**GOAL OF THE EXERCISE**
Edit the text in the material below so that every "Panoramica" becomes "Panorama", keeping everything else unchanged, and leave the pictures out of your answer.

**SOURCE RECORDS**
= = = =

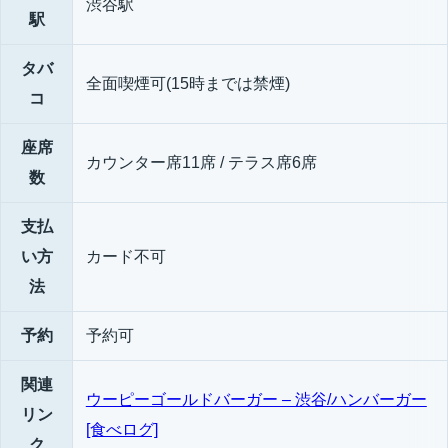
渋谷駅
駅
タバ
全面喫煙可(15時までは禁煙)
コ
座席
カウンター席11席 / テラス席6席
数
支払
い方
カード不可
法
予約
予約可
関連
ウーピーゴールドバーガー – 渋谷/ハンバーガー
リン
[食べログ]
ク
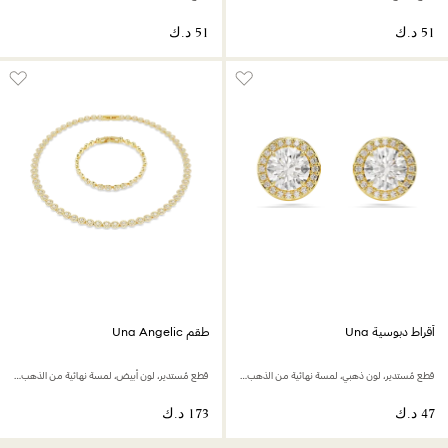
أقراط دبوسية Una
طقم Una Angelic
قطع مُستدير، لون ذهبي، لمسة نهائية من الذهب عيار 18 قيراط
قطع مُستدير، لون أبيض، لمسة نهائية من الذهب عيار 18 قيراط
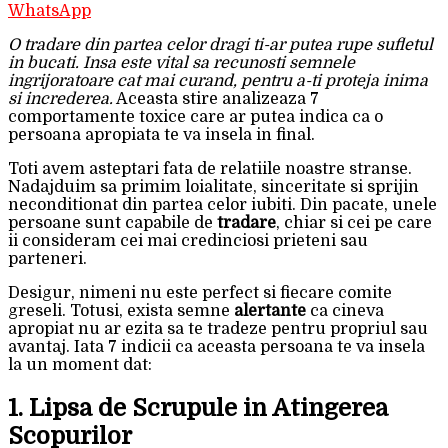
WhatsApp
O tradare din partea celor dragi ti-ar putea rupe sufletul
in bucati. Insa este vital sa recunosti semnele
ingrijoratoare cat mai curand, pentru a-ti proteja inima
si increderea.
Aceasta stire analizeaza 7
comportamente toxice care ar putea indica ca o
persoana apropiata te va insela in final.
Toti avem asteptari fata de relatiile noastre stranse.
Nadajduim sa primim loialitate, sinceritate si sprijin
neconditionat din partea celor iubiti. Din pacate, unele
persoane sunt capabile de
tradare
, chiar si cei pe care
ii consideram cei mai credinciosi prieteni sau
parteneri.
Desigur, nimeni nu este perfect si fiecare comite
greseli. Totusi, exista semne
alertante
ca cineva
apropiat nu ar ezita sa te tradeze pentru propriul sau
avantaj. Iata 7 indicii ca aceasta persoana te va insela
la un moment dat:
1. Lipsa de Scrupule in Atingerea
Scopurilor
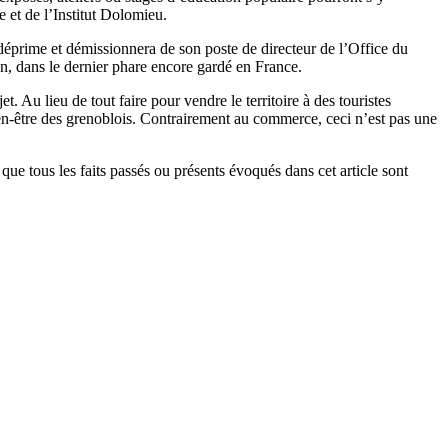
e et de l’Institut Dolomieu.
déprime et démissionnera de son poste de directeur de l’Office du
an, dans le dernier phare encore gardé en France.
 Au lieu de tout faire pour vendre le territoire à des touristes
bien-être des grenoblois. Contrairement au commerce, ceci n’est pas une
que tous les faits passés ou présents évoqués dans cet article sont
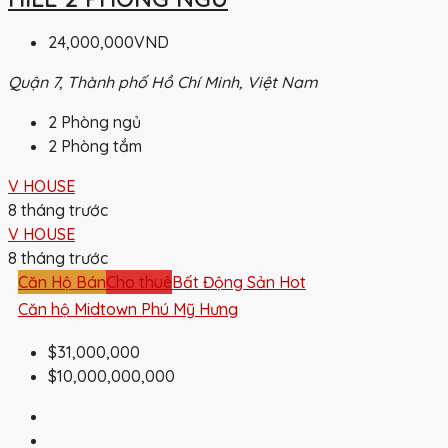
24,000,000VND
Quận 7, Thành phố Hồ Chí Minh, Việt Nam
2
Phòng ngủ
2
Phòng tắm
V HOUSE
8 tháng trước
V HOUSE
8 tháng trước
Căn Hộ Bán
Cho thuê
Bất Động Sản Hot
Căn hộ Midtown Phú Mỹ Hưng
$31,000,000
$10,000,000,000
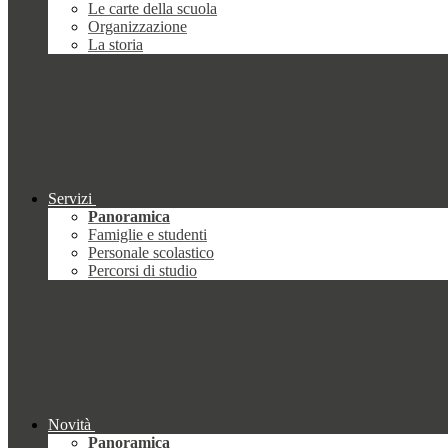
Le carte della scuola
Organizzazione
La storia
Servizi
Panoramica
Famiglie e studenti
Personale scolastico
Percorsi di studio
Novità
Panoramica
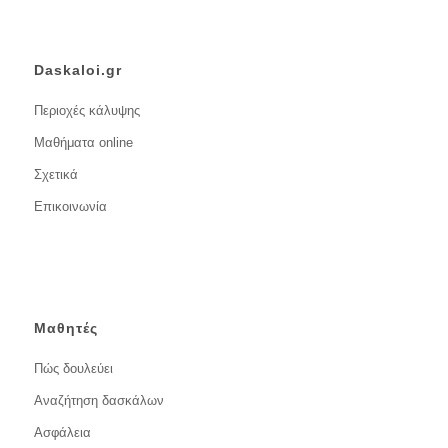
Daskaloi.gr
Περιοχές κάλυψης
Μαθήματα online
Σχετικά
Επικοινωνία
Μαθητές
Πώς δουλεύει
Αναζήτηση δασκάλων
Ασφάλεια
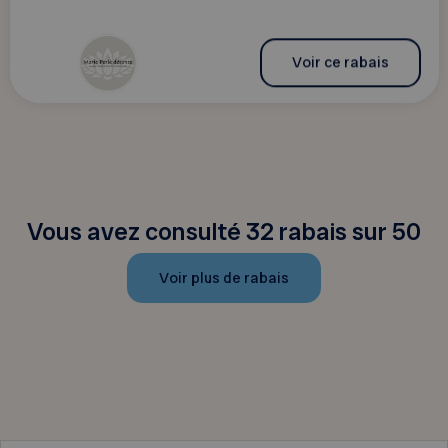
Voir ce rabais
Vous avez consulté 32 rabais sur 50
Voir plus de rabais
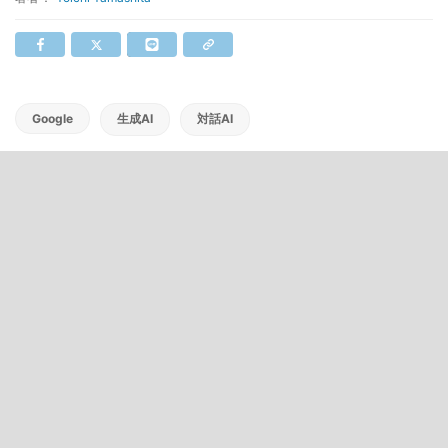
Google
生成AI
対話AI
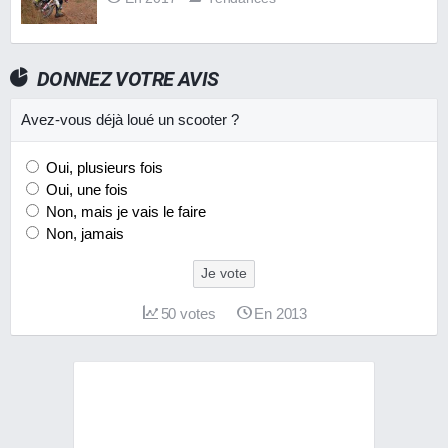
DONNEZ VOTRE AVIS
Avez-vous déjà loué un scooter ?
Oui, plusieurs fois
Oui, une fois
Non, mais je vais le faire
Non, jamais
Je vote
50
votes
En 2013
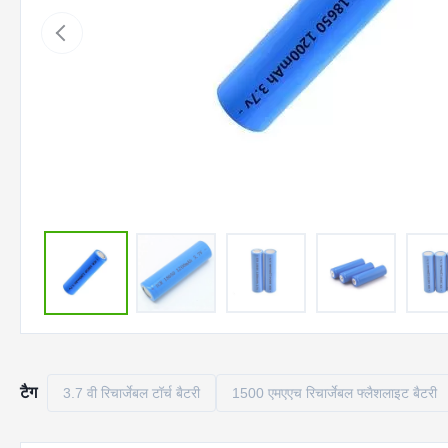
टैग
3.7 वी रिचार्जेबल टॉर्च बैटरी
1500 एमएएच रिचार्जेबल फ्लैशलाइट बैटरी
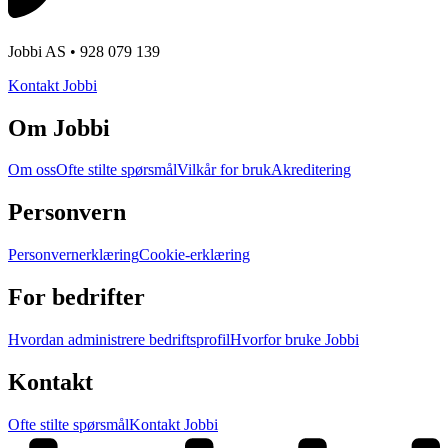
Jobbi AS • 928 079 139
Kontakt Jobbi
Om Jobbi
Om oss
Ofte stilte spørsmål
Vilkår for bruk
Akreditering
Personvern
Personvernerklæring
Cookie-erklæring
For bedrifter
Hvordan administrere bedriftsprofil
Hvorfor bruke Jobbi
Kontakt
Ofte stilte spørsmål
Kontakt Jobbi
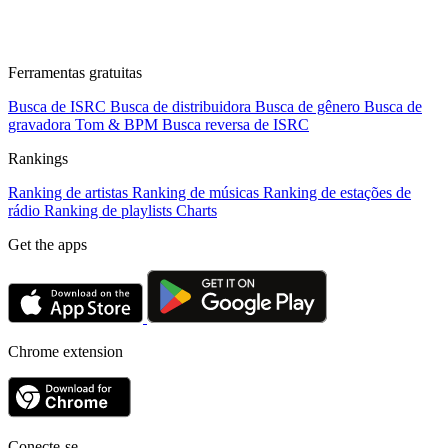
Ferramentas gratuitas
Busca de ISRC
Busca de distribuidora
Busca de gênero
Busca de
gravadora
Tom & BPM
Busca reversa de ISRC
Rankings
Ranking de artistas
Ranking de músicas
Ranking de estações de
rádio
Ranking de playlists
Charts
Get the apps
Chrome extension
Conecte-se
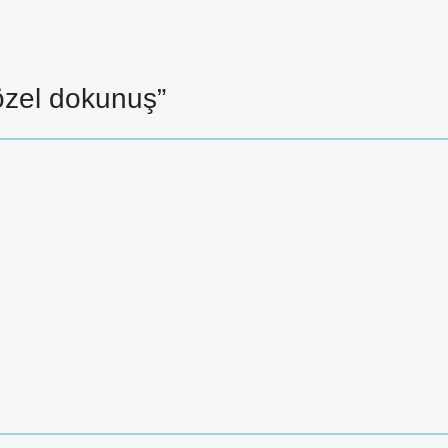
özel dokunuş”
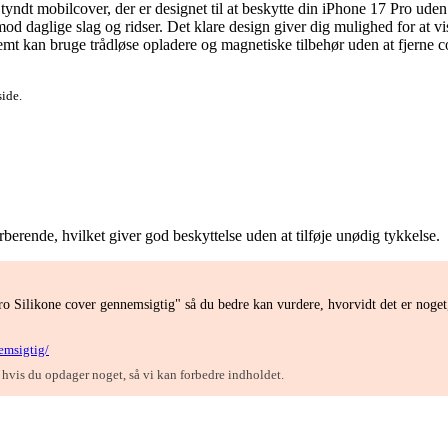
ndt mobilcover, der er designet til at beskytte din iPhone 17 Pro uden a
 mod daglige slag og ridser. Det klare design giver dig mulighed for at v
t kan bruge trådløse opladere og magnetiske tilbehør uden at fjerne cove
side.
berende, hvilket giver god beskyttelse uden at tilføje unødig tykkelse.
o Silikone cover gennemsigtig" så du bedre kan vurdere, hvorvidt det er noge
emsigtig/
, hvis du opdager noget, så vi kan forbedre indholdet.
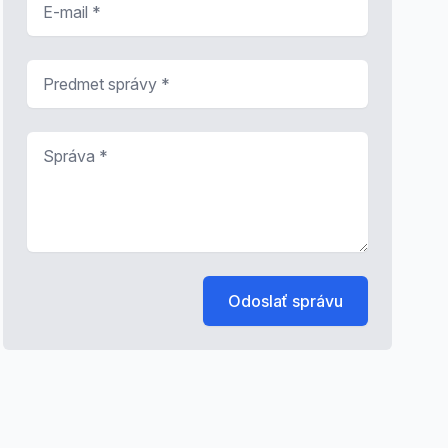
Predmet správy
*
Správa
*
Odoslať správu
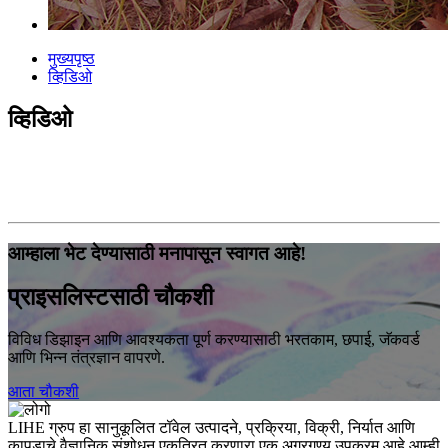
मुख्यपृष्ठ
व्हिडिओ
व्हिडिओ
आम्हाला भेट देण्यासाठी मनापासून स्वागत आहे!
प्राइसलिस्टसाठी चौकशी
विविध डिझाइन आणि आवश्यकता पूर्ण करण्यासाठी भरतकाम, छपाई, जॅकवर्ड
आणि भिन्न तंत्रज्ञान वापरणे.
आता चौकशी
LIHE ग्रुप हा सानुकूलित टॉवेल उत्पादने, प्रक्रिया, विक्री, निर्यात आणि
कापडाचे वैज्ञानिक संशोधन एकत्रित करणारा एक अग्रगण्य उपक्रम आहे.आम्ही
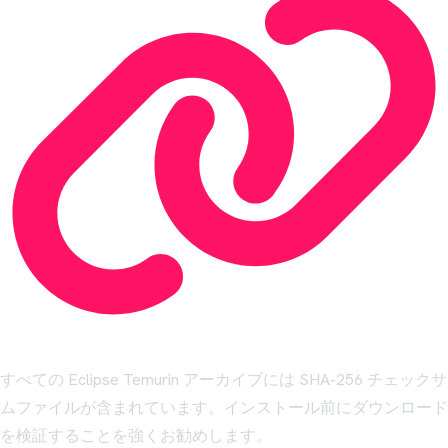
すべての Eclipse Temurin アーカイブには SHA-256 チェックサ
ムファイルが含まれています。インストール前にダウンロード
を検証することを強くお勧めします。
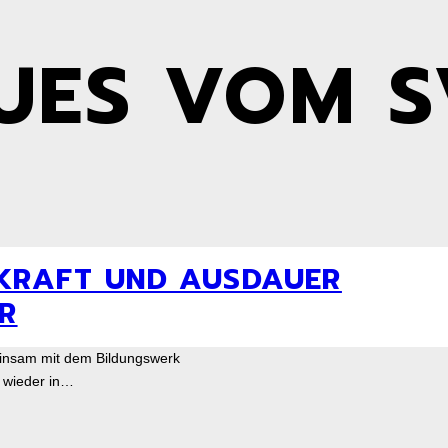
UES VOM S
 KRAFT UND AUSDAUER
R
einsam mit dem Bildungswerk
e wieder in…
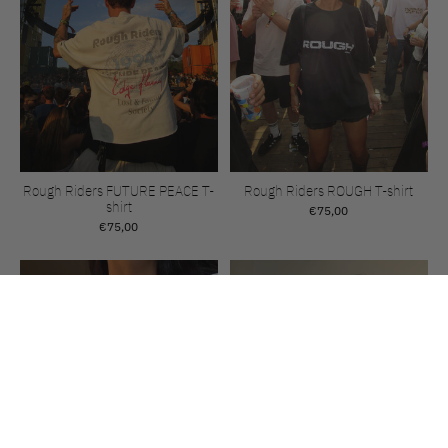
Rough Riders FUTURE PEACE T-
Rough Riders ROUGH T-shirt
shirt
€75,00
€75,00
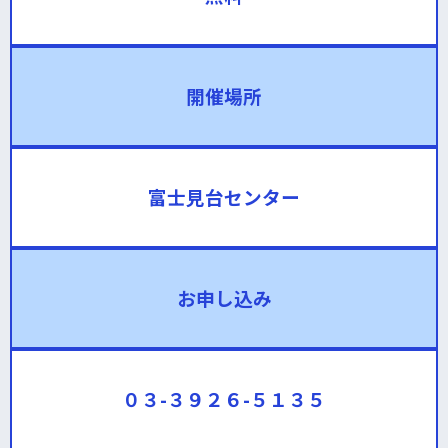
開催場所
富士見台センター
お申し込み
０３-３９２６-５１３５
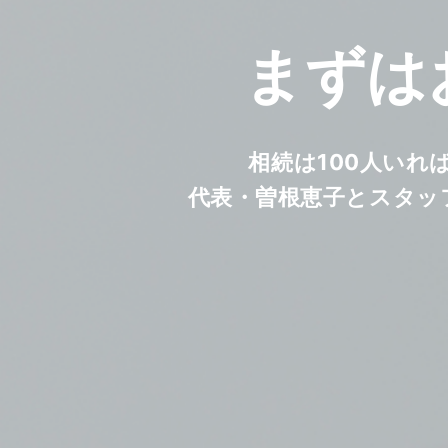
まずは
相続は100人いれ
代表・曽根恵子とスタッ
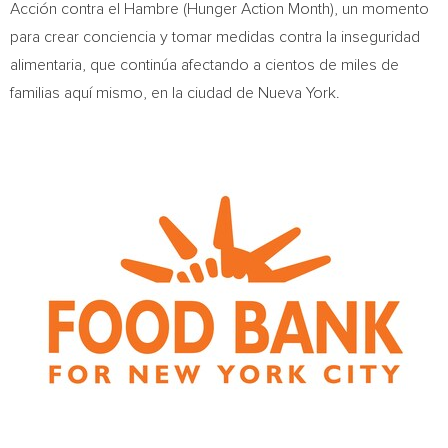
Acción contra el Hambre (Hunger Action Month), un momento
para crear conciencia y tomar medidas contra la inseguridad
alimentaria, que continúa afectando a cientos de miles de
familias aquí mismo, en la ciudad de
Nueva York
.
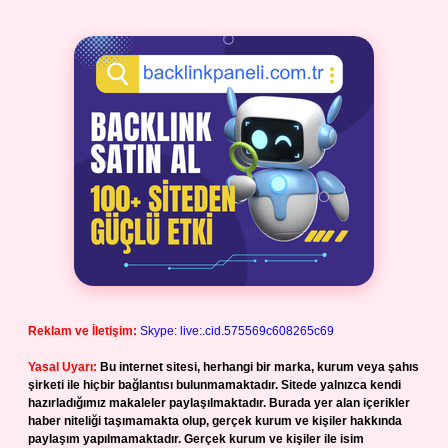
Reklam ve İletişim:
Skype: live:.cid.575569c608265c69
Yasal Uyarı:
Bu internet sitesi, herhangi bir marka, kurum veya şahıs
şirketi ile hiçbir bağlantısı bulunmamaktadır. Sitede yalnızca kendi
hazırladığımız makaleler paylaşılmaktadır. Burada yer alan içerikler
haber niteliği taşımamakta olup, gerçek kurum ve kişiler hakkında
paylaşım yapılmamaktadır. Gerçek kurum ve kişiler ile isim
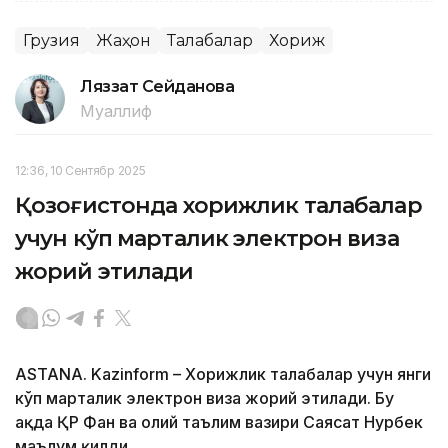
Грузия
Жаҳон
Талабалар
Хориж
Ляззат Сейданова
Муаллиф
12:36, 10 Сентябр 2025
Қозоғистонда хорижлик талабалар
учун кўп марталик электрон виза
жорий этилади
ASTANA. Kazinform – Хорижлик талабалар учун янги
кўп марталик электрон виза жорий этилади. Бу
ҳақда ҚР Фан ва олий таълим вазири Саясат Нурбек
маълум қилди.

= = = =

**COMPLETED TASK**
渋谷駅
駅
タバ
全面喫煙可(15時までは禁煙)
コ
座席
カウンター席11席 / テラス席6席
数
支払
い方
カード不可
法
予約
予約可
関連
ウーピーゴールドバーガー – 渋谷/ハンバーガー
リン
[食べログ]
ク
أقراط دبوسية Una
طقم Una Angelic
قطع مُستدير، لون ذهبي، لمسة نهائية من الذهب عيار 18 قيراط
قطع مُستدير، لون أبيض، لمسة نهائية من الذهب عيار 18 قيراط
WhatsApp
O tradare din partea celor dragi ti-ar putea rupe sufletul
in bucati. Insa este vital sa recunosti semnele
ingrijoratoare cat mai curand, pentru a-ti proteja inima
si increderea.
Aceasta stire analizeaza 7
comportamente toxice care ar putea indica ca o
persoana apropiata te va insela in final.
Toti avem asteptari fata de relatiile noastre stranse.
Nadajduim sa primim loialitate, sinceritate si sprijin
neconditionat din partea celor iubiti. Din pacate, unele
persoane sunt capabile de
tradare
, chiar si cei pe care
ii consideram cei mai credinciosi prieteni sau
parteneri.
Desigur, nimeni nu este perfect si fiecare comite
greseli. Totusi, exista semne
alertante
ca cineva
apropiat nu ar ezita sa te tradeze pentru propriul sau
avantaj. Iata 7 indicii ca aceasta persoana te va insela
la un moment dat:
1. Lipsa de Scrupule in Atingerea
Scopurilor
e et de l’Institut Dolomieu.
déprime et démissionnera de son poste de directeur de l’Office du
an, dans le dernier phare encore gardé en France.
 Au lieu de tout faire pour vendre le territoire à des touristes
bien-être des grenoblois. Contrairement au commerce, ceci n’est pas une
que tous les faits passés ou présents évoqués dans cet article sont
24,000,000VND
Quận 7, Thành phố Hồ Chí Minh, Việt Nam
2
Phòng ngủ
2
Phòng tắm
V HOUSE
8 tháng trước
V HOUSE
8 tháng trước
Căn Hộ Bán
Cho thuê
Bất Động Sản Hot
Căn hộ Midtown Phú Mỹ Hưng
$31,000,000
$10,000,000,000
Le carte della scuola
Organizzazione
La storia
Servizi
Panorama
Famiglie e studenti
Personale scolastico
Percorsi di studio
Novità
Panorama
Daskaloi.gr
Περιοχές κάλυψης
Μαθήματα online
Σχετικά
Επικοινωνία
Μαθητές
Πώς δουλεύει
Αναζήτηση δασκάλων
Ασφάλεια
Voir ce rabais
Vous avez consulté 32 rabais sur 50
Voir plus de rabais
Google
生成AI
対話AI
DONNEZ VOTRE AVIS
Avez-vous déjà loué un scooter ?
Oui, plusieurs fois
Oui, une fois
Non, mais je vais le faire
Non, jamais
Je vote
50
votes
En 2013
टैग
3.7 वी रिचार्जेबल टॉर्च बैटरी
1500 एमएएच रिचार्जेबल फ्लैशलाइट बैटरी
Jobbi AS • 928 079 139
Kontakt Jobbi
Om Jobbi
Om oss
Ofte stilte spørsmål
Vilkår for bruk
Akreditering
Personvern
Personvernerklæring
Cookie-erklæring
For bedrifter
Hvordan administrere bedriftsprofil
Hvorfor bruke Jobbi
Kontakt
Ofte stilte spørsmål
Kontakt Jobbi
Ferramentas gratuitas
Busca de ISRC
Busca de distribuidora
Busca de gênero
Busca de
gravadora
Tom & BPM
Busca reversa de ISRC
Rankings
Ranking de artistas
Ranking de músicas
Ranking de estações de
rádio
Ranking de playlists
Charts
Get the apps
Chrome extension
Conecte-se
özel dokunuş”
ndt mobilcover, der er designet til at beskytte din iPhone 17 Pro uden a
 mod daglige slag og ridser. Det klare design giver dig mulighed for at v
t kan bruge trådløse opladere og magnetiske tilbehør uden at fjerne cove
side.
berende, hvilket giver god beskyttelse uden at tilføje unødig tykkelse.
o Silikone cover gennemsigtig" så du bedre kan vurdere, hvorvidt det er noge
emsigtig/
, hvis du opdager noget, så vi kan forbedre indholdet.
Predmet správy
*
Správa
*
Odoslať správu
मुख्यपृष्ठ
व्हिडिओ
व्हिडिओ
आम्हाला भेट देण्यासाठी मनापासून स्वागत आहे!
प्राइसलिस्टसाठी चौकशी
विविध डिझाइन आणि आवश्यकता पूर्ण करण्यासाठी भरतकाम, छपाई, जॅकवर्ड
आणि भिन्न तंत्रज्ञान वापरणे.
आता चौकशी
LIHE ग्रुप हा सानुकूलित टॉवेल उत्पादने, प्रक्रिया, विक्री, निर्यात आणि
कापडाचे वैज्ञानिक संशोधन एकत्रित करणारा एक अग्रगण्य उपक्रम आहे.आम्ही
すべての Eclipse Temurin アーカイブには SHA-256 チェックサ
ムファイルが含まれています。インストール前にダウンロード
を検証することを強くお勧めします。
UES VOM S
 KRAFT UND AUSDAUER
R
einsam mit dem Bildungswerk
e wieder in…
Rough Riders FUTURE PEACE T-
Rough Riders ROUGH T-shirt
shirt
€75,00
€75,00
開催場所
富士見台センター
お申し込み
０３-３９２６-５１３５
まずは
相続は100人いれ
代表・曽根恵子とスタッ
Acción contra el Hambre (Hunger Action Month), un momento
para crear conciencia y tomar medidas contra la inseguridad
alimentaria, que continúa afectando a cientos de miles de
familias aquí mismo, en la ciudad de
Nueva York
.
Reklam ve İletişim:
Skype: live:.cid.575569c608265c69
Yasal Uyarı:
Bu internet sitesi, herhangi bir marka, kurum veya şahıs
şirketi ile hiçbir bağlantısı bulunmamaktadır. Sitede yalnızca kendi
hazırladığımız makaleler paylaşılmaktadır. Burada yer alan içerikler
haber niteliği taşımamakta olup, gerçek kurum ve kişiler hakkında
paylaşım yapılmamaktadır. Gerçek kurum ve kişiler ile isim
Грузия
Жаҳон
Талабалар
Хориж
Ляззат Сейданова
Муаллиф
12:36, 10 Сентябр 2025
Қозоғистонда хорижлик талабалар
учун кўп марталик электрон виза
жорий этилади
ASTANA. Kazinform – Хорижлик талабалар учун янги
кўп марталик электрон виза жорий этилади. Бу
ҳақда ҚР Фан ва олий таълим вазири Саясат Нурбек
маълум қилди.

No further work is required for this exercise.